As director of Wake Forest University's Translational Science Center, Daniel Kim-Shapiro, and others have conducted studies that look at how nitrite and its biological precursor, nitrate (found in beet root juice) can be utilized in treatments for a variety of conditions.
The research showed that deoxygenated hemoglobin was indeed responsible for triggering the conversion of nitrite to nitric oxide, a process that affects blood flow and clotting.
Understanding how nitrite can improve conditions such as hypertension, heart attack and stroke has been the object of worldwide research studies. New research from Wake Forest University has potentially moved the science one step closer to this goal.
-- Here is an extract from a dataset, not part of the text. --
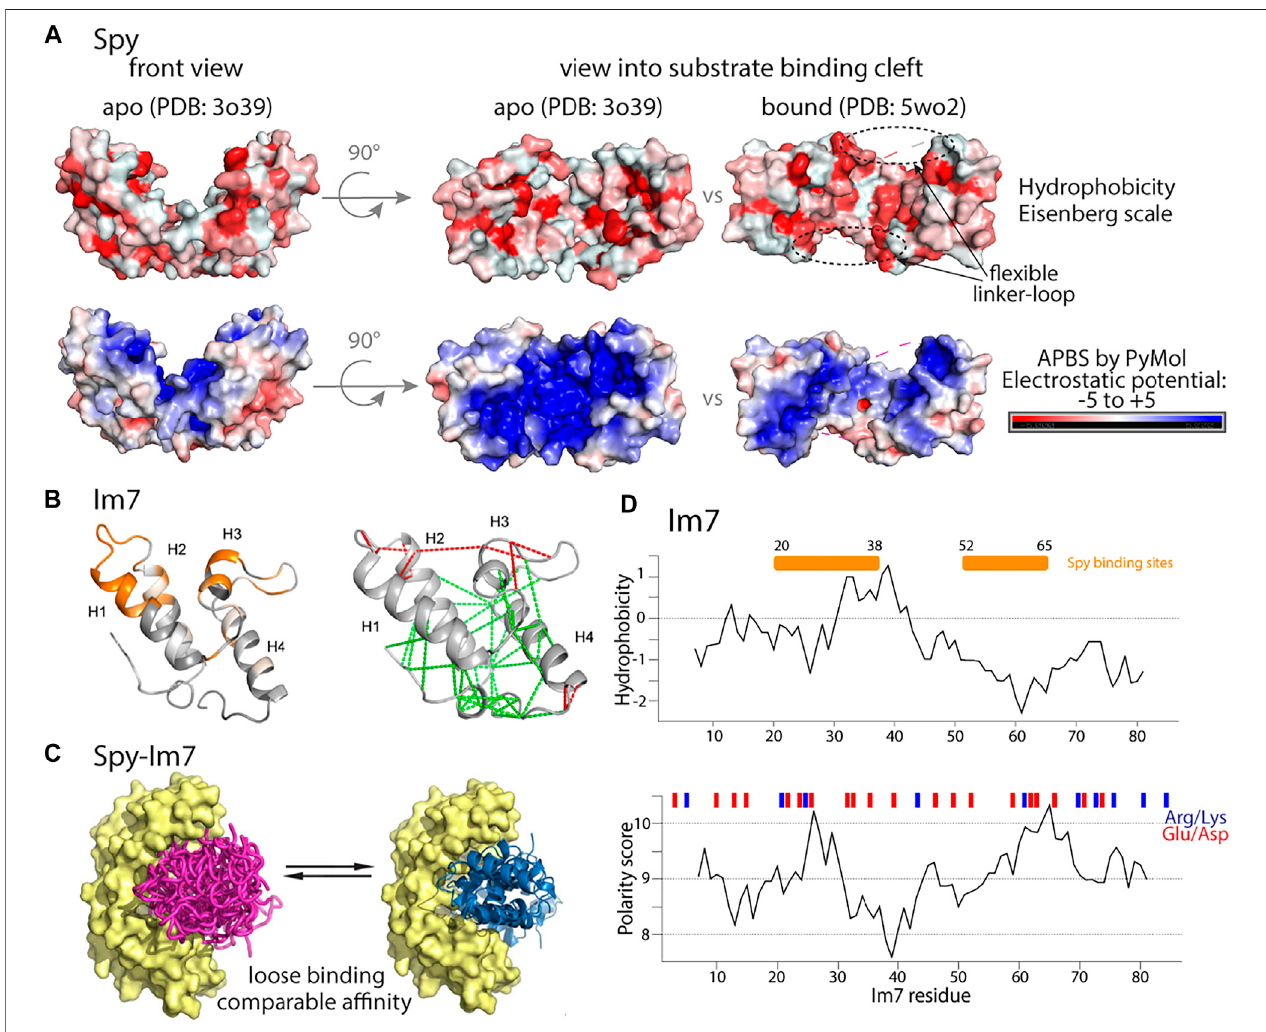
FIGURE5| PropertiesofperiplasmicchaperoneSpyanditssubstrateIm7. (A) Hydrophobicity (upper) andelectrostaticpotential (lower) oftheSpychaperonein itsapoorpeptide-boundconformationshowdistinctpatterns. (B) ChemicalshiftperturbationsmappedonthestructureofIm7(PDB:1AYI)uponaddingSpychaperone Heetal.(2016)areshownintheleftpanel.Intherightpanel,structurallyfrustratedcontacts(redlines)mappedontheIm7structure.FigureadaptedfromHeetal.(2016). (C) Representation of chaperone Spy (in yellow) bound to ensemble state ofunfolded Im7 (purple) or to folded Im7 (blue). Figure adapted from He et al. (2016). (D) Upper:HydrophobicitypredictionofthefulllengthIm7clientprotein(Kyte-Doolittlescale).Lower:Polarityprediction(Granthamscale).Redandbluebarsdenoteposition ofnegativelyandpositivelychargedresidues.TheSpybindingsiteHeetal.(2016)isshownwithanorangebar. Figure5B,C hasbeenadaptedfromHeetal.(2016)with permission from Science Advances.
Kim-Shapiro said that they have shown the conversion of nitrite to nitric oxide by deoxygenated hemoglobin in red blood cells that reduces platelet activation, and this action has implications in treatments to reduce clotting in pathological conditions including sickle cell disease and stroke.
In 2003, Kim-Shapiro collaborated with Mark Gladwin, now at the University of Pittsburgh, who led a study that showed that nitrite (which is also used to cure processed meats), was not biologically inert as had been previously thought, but can be converted to the important signaling molecule nitric oxide (NO), and thereby increase blood flow. At that time, the researchers hypothesized that the conversion of nitrite to NO was due to a reaction with deoxygenated hemoglobin in red blood cells.
The main goal of the latest research, Kim-Shapiro said, was to determine how red blood cells perform these important signaling functions that lead to increased blood flow. The researchers used several biophysical techniques to measure NO production from nitrite and red blood cells and examined the mechanism of NO production.
The study will be published in issue of the Journal of Biological Chemistry.